Positive Thinking for Healthy Living

Category: Newsworthy Notes

Having a positive attitude can improve your health and relationships. Find out how to shift from negative thoughts to a healthier way of thinking for healthy living. Taking an optimistic view of life can strengthen your relationships, improve your coping ability, and protect your health. Tackling negative thoughts can be challenging, but you can make the switch with simple strategies that show you how to spot and replace harmful thought patterns with positive thinking for healthy living. The Benefits of Being Positive: People who have a more positive, optimistic outlook also have lower levels of inflammation and heart disease risk, according to research in Psychosomatic Medicine. In addition to protecting your heart health, having a positive outlook can help improve relationships and self-esteem and lead to better decision-making and less stress throughout your day, says David Burns, MD, a psychologist and an adjunct clinical professor emeritus of psychiatry and behavioral sciences at the Stanford University School of Medicine and the author of The Feeling Good Handbook. About Negative Thinking: Cognitive behavioral therapy (CBT) seeks to identify negative thoughts and find alternative approaches. Dr.

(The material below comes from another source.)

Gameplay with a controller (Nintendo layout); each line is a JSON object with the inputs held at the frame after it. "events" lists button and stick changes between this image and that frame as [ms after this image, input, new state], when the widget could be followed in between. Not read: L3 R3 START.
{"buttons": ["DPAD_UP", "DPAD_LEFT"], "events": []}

Burns, a CBT pioneer, outlined 10 thought distortions that can lead to negative thinking and even depression:

1. Black and white thinking or thinking in terms of absolutes such as “always or never” or “all or nothing”;

2. Overgeneralizing one mistake or bad outcome into a lifelong pattern, also called “catastrophizing”;

3. Focusing on bad aspects instead of good aspects of events;

4. Ignoring the positives and giving negatives too much weight;

5. Making assumptions, both about people and the future;

6. Minimizing or magnifying issues;

7. Reasoning by emotion, such as saying, “I don’t feel good about that person, so she must be awful”;

8. “Should” statements, such as: “By now I should be rich”;

9. Negative self-labeling or name-calling, such as, “I’m an idiot”;

10. Blaming or personalizing and overlooking shared responsibility for situations or events. “These distortions cluster into two patterns: One would be the thought pattern of ‘I’m no good.’ That includes all-or-nothing thinking, overgeneralization, and ‘should’ statements, where you’re beating up on yourself,” Dr. Burns says. “The second is the ‘you’re no good’ pattern, where you’re projecting the distortions onto someone else.” How to Be Positive: Be aware that switching from a negative to a positive outlook takes effort. Burns says that there are times when people don’t want to give up negative thoughts because that feels like giving in. Other people might find their negative thoughts rewarding in some way. “It’s easier for some people if they see these distortions and write down their thoughts,” he says. The hard part is taking the next step and choosing to become more positive or, at least, more realistic. “It’s not easy for people to change these patterns within themselves.” Research published in the March 2013 issue of the journal Psychology of Aging shows that older adults actually have a slightly greater chance of staying positive overall, in part because they have a longer life context in which to place negative events, while younger people see setbacks as more dramatic failures. Want a more positive outlook? Try these healthy-thinking strategies:

Create alternative thoughts. Write down a bothersome thought and assign it to one of the 10 distortions. For example, after a bad decision, you might think, “I’ve messed up my entire life.” Put this in the “magnification” category. Now write down a more positive thought, such as, “I haven’t made a mess of my whole life. I made one bad decision, but I can fix it. And I’ve made many other good decisions.” Practice gratitude. In addition to tackling specific thoughts, try focusing on what you’re grateful for each day. Write down two or three things that you’re thankful for in your life, no matter how big or small they may be. Hang out with kindred spirits. Certain people can lift you up and help you stay positive while others may tend to do the opposite. Reach out to and surround yourself with the uplifting ones or make an effort to find like-minded new friends. Limit your time with or avoid people who make life feel more negative and heavy to you. If you try these tips but negative thoughts continue to plague you, consider working with a therapist to help you identify and change the thought patterns that are holding you back.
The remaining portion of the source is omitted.